As with any study, this study has some limitations. One possible weakness is that the study focused on students’ perspective only. The lecturers’ opinions and contributions are also important and necessary in order to elucidate the ways in which online learning resources impact the student–lecturer relationship. Furthermore, details about the type of technology, websites and online resources were not collected and analysed, which can be valuable in the future research. Finally, this study used convenience sampling approach. Even though the sample size was large (1942 students), the study is limited by its participants, as students from specific universities were chosen. The research findings should therefore be generalised with caution.
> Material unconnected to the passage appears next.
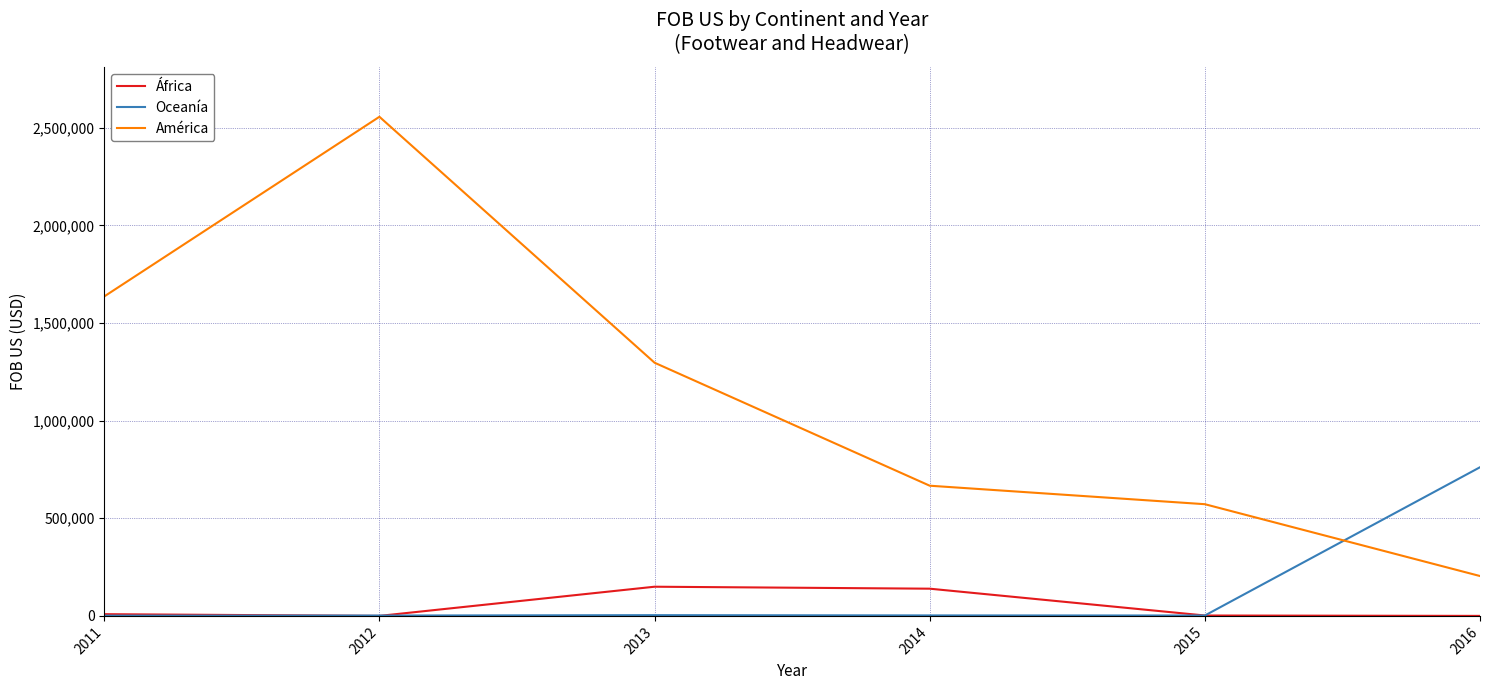

List the series in order of their peak value, lowest first.

África, Oceanía, América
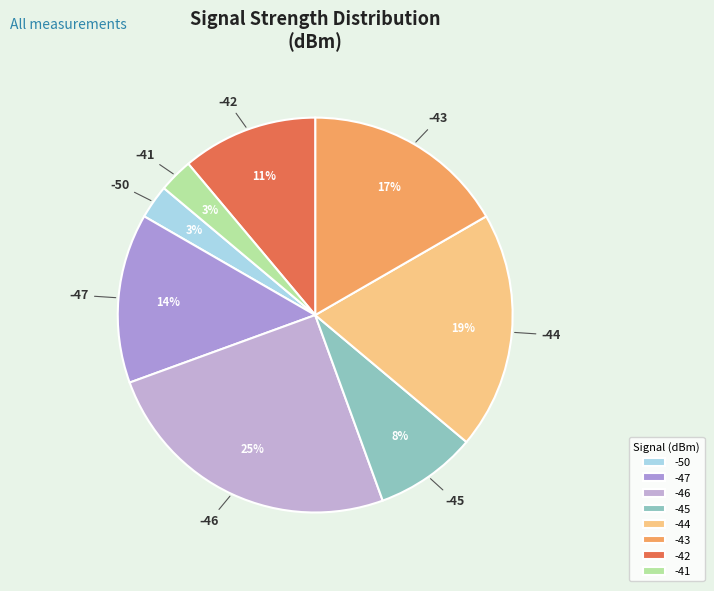

Which category has the biggest portion of the pie?

-46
This research provides a starting point for longer-term and larger-scale studies of the impact of access to knowledge online on the higher education sector. By studying the student–lecturer relationship, through the instruments and approaches discussed in this paper, it is possible both to assess the changing perspectives of students regarding higher education delivery and to provide guidance to lecturers on the changing needs and experiences of their students. Beyond this immediate benefit, there is a more fundamental issue also being considered through these measures, namely the viability and continued relevance of a lecturer-based educational delivery model for higher education. As more high-quality online provision is available to students outside of their studies, or for example through Massive Open Online Courses (MOOCs) or other similar initiatives, and as other educational sectors provide more material online, higher education institutions will need to review and respond to students’ study needs if they are to continue to remain relevant and valued by students. By monitoring and understanding student perspectives through the measures outlined above, institutions are therefore better placed to understand and adapt to this changing learning landscape.